Hawaii has the dubious distinction among the fifty states of obtaining more than 90 percent of its energy from oil. Its geographically remote location means it cannot obtain power from nearby states. It has no conventional energy resources of its own, such as oil, coal or natural gas. It imports all of the oil and coal that it uses.
What better location to take advantage of solar power? Kauai, with a resident population of roughly 58,000, has a proposed solar project in the works that will bring power to 8,000 homes. The 12 megawatt facility will be situated on agricultural land. The privately owned company, PowerWorks Inc., reports on their website that they are “currently working on advanced site development activities.”
The benefits to Kauai are obvious and subtle at the same time. Energy the project will generate will be clean, renewable, and is estimated to result in a sizeable reduction in dependence on imported oil, saving the consumption of 11,800 barrels per year. The power generated by the project will be stable, cost-wise, since it will not be subject to the volatility of foreign oil price spikes.

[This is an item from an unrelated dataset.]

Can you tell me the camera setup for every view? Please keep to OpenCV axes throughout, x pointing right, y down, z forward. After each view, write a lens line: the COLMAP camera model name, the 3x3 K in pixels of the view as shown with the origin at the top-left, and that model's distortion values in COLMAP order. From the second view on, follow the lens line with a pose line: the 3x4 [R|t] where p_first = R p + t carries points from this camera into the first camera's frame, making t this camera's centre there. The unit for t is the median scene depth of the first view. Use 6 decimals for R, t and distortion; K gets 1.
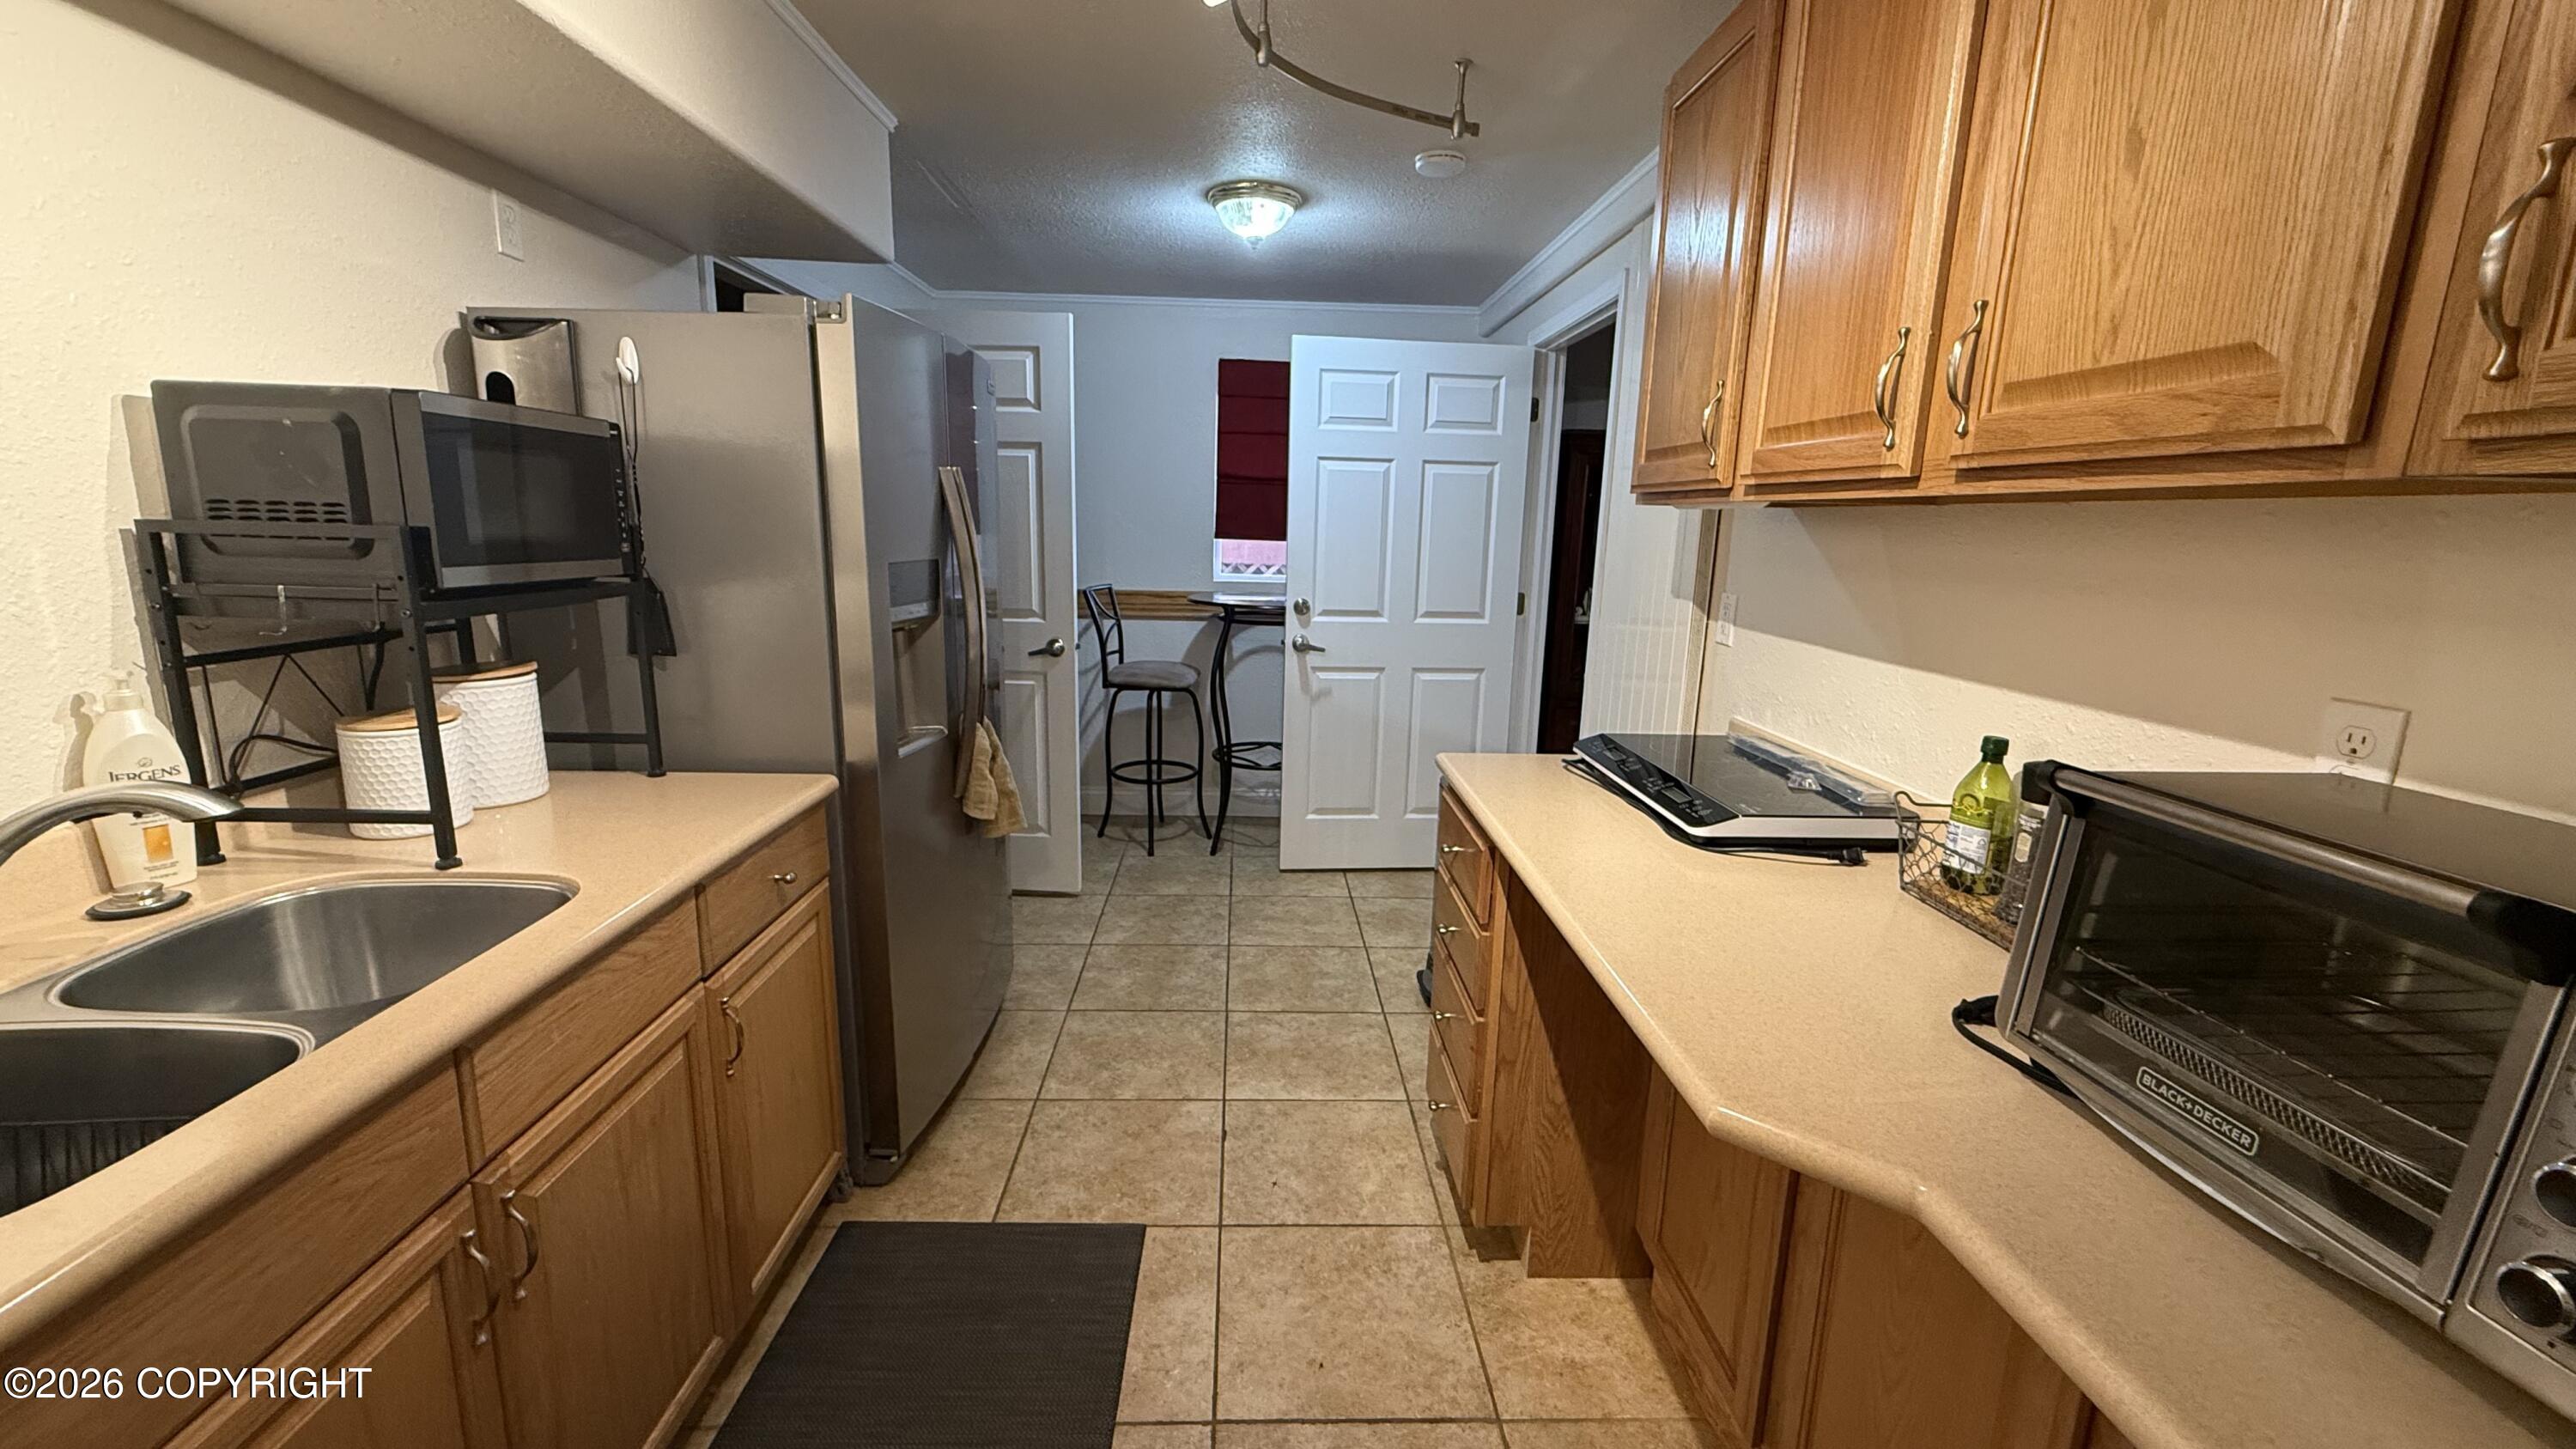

PowerWorks Inc. says the less obvious benefits will save our society roughly $80 million over 20 years in health and societal costs. Water pollution/consumption should be reduced by 8,600,000 gallons per year.
The company also claims that the emissions and pollution that will be prevented in the course of the project’s life of 20 years should equal over 567,000,000 pounds of NOx, SOx, and CO2.
According to PowerWorks:
Further, the hidden economic burdens placed on society from air pollution created by fossil-fired power generation is huge—the costs to "medicate" and "repair" our society, based upon the various air pollution values over 20 years mentioned above, is roughly estimated at $80 million, which comprises health care and disease costs, plus damage to crops, property, climate, livestock, etc., as well as, impacts to public services.

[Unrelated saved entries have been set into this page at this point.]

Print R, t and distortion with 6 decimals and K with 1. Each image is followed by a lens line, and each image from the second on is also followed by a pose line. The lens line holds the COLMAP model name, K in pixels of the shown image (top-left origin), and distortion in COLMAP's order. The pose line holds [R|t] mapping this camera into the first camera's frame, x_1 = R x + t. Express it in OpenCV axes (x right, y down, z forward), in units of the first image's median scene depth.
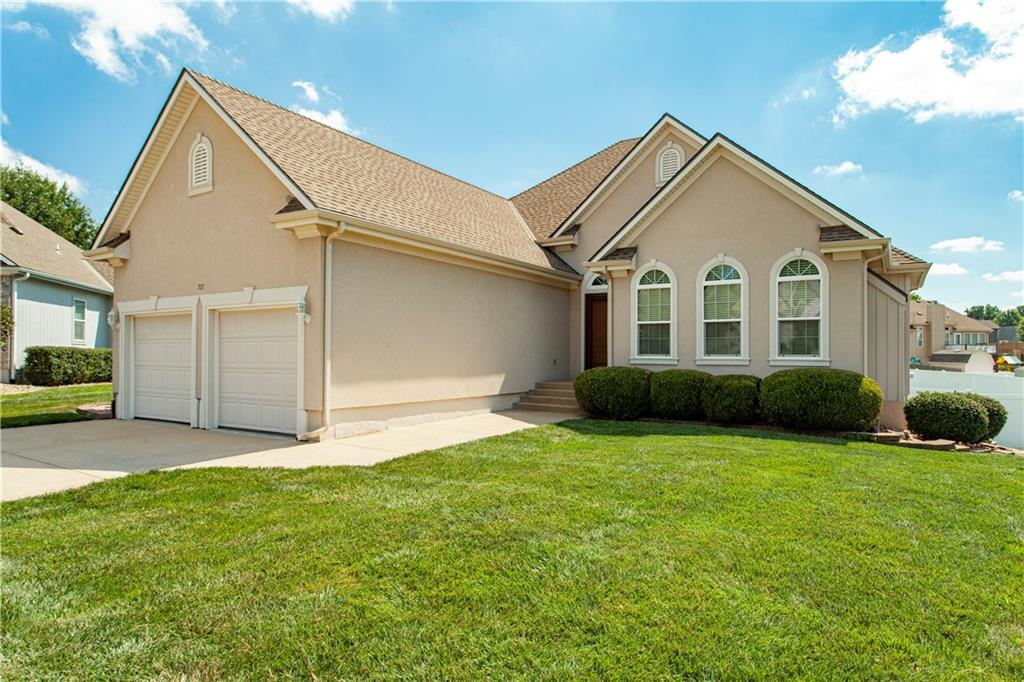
lens RADIAL K [[595.5, 0, 512.0], [0, 595.5, 341.0], [0, 0, 1]] dist [-0.000904, 0.000392]
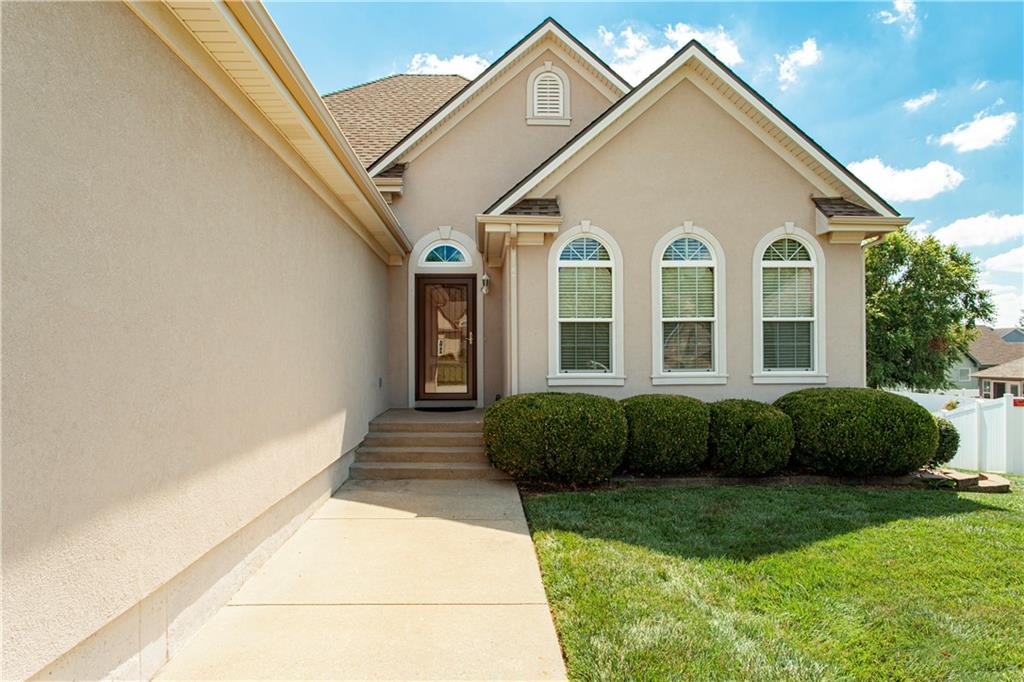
lens RADIAL K [[595.5, 0, 512.0], [0, 595.5, 341.0], [0, 0, 1]] dist [-0.000904, 0.000392]
pose [[0.827454, 0.003909, 0.561520, -0.196426], [-0.002781, 0.999992, -0.002864, -0.007148], [-0.561527, 0.000808, 0.827458, 0.544413]]
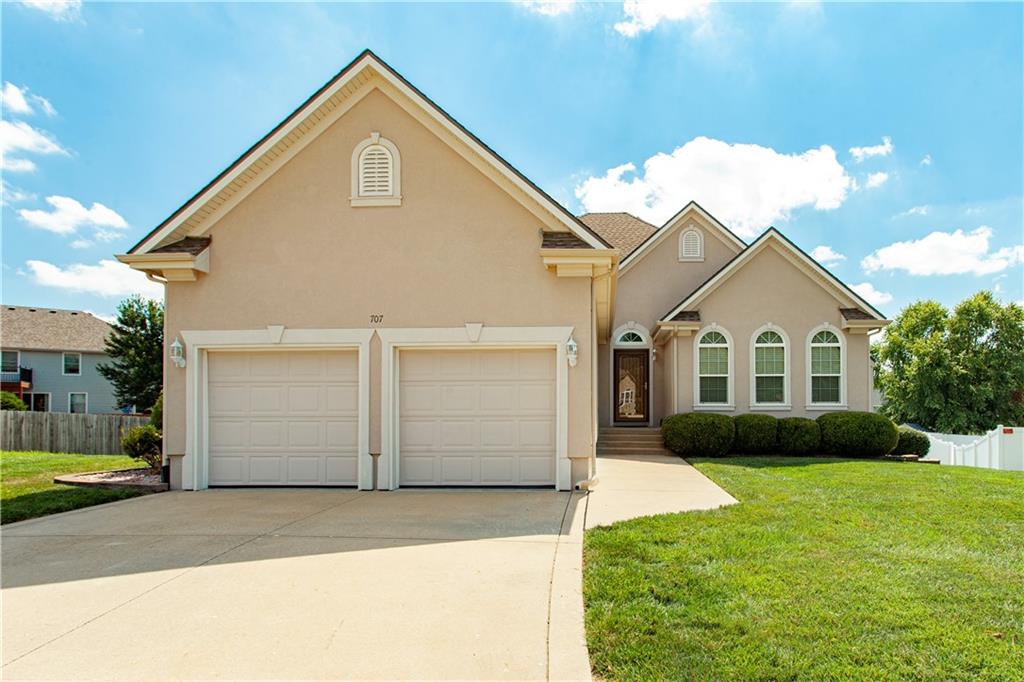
lens RADIAL K [[556.0, 0, 595.7], [0, 556.0, 392.1], [0, 0, 1]] dist [0.002033, 0.000029]
pose [[0.869443, 0.009023, 0.493952, -0.548430], [-0.005741, 0.999950, -0.008161, 0.013207], [-0.494001, 0.004260, 0.869451, 0.153979]]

PowerWorks and its affiliate, Pacific Winds Inc., currently own and operate four wind power projects that use 900 wind turbines, generating 95,000 kilowatts of energy at their fields near Livermore, California.
Other proposed projects around the country are envisioned for Texas, North and South Dakota, Oklahoma, Kansas, California, Wyoming, Idaho, Montana, New Mexico, Missouri, and Colorado.
Hawaii’s economy will benefit by the creation of local construction jobs and expenditures on materials, supplies and equipment rentals. The local economic benefits from this solar Project over 20 years are estimated to be approximately $33 million. This figure includes property taxes, payroll from high-skilled jobs, land owner/farmer land leases, sales taxes, business taxes, various services purchased from local retailers (both during initial construction, plus continuing services for operation and maintenance), etc.
Kauai has some of the most spectacular and vulnerable wildlife habitat in the world. PowerWorks claims that the use of clean, natural solar power saves human lives, but it also saves the lives of birds and other wildlife:
Birds are far more sensitive to pollution than humans due to the thinness of the bird's lung's air-sac gas-exchange tissue, roughly half of the thickness of mammals, plus the large amounts of oxygen required for flight. Therefore, birds are far more sensitive to airborne particulates and pollution. In addition, fossil-fired power plants cause significant bird fatalities not only from air pollution, but from mining, destruction of forests, collisions with power plant smokestacks and structures, climate change which wreaks havoc on migration routes and degrades habitats, etc.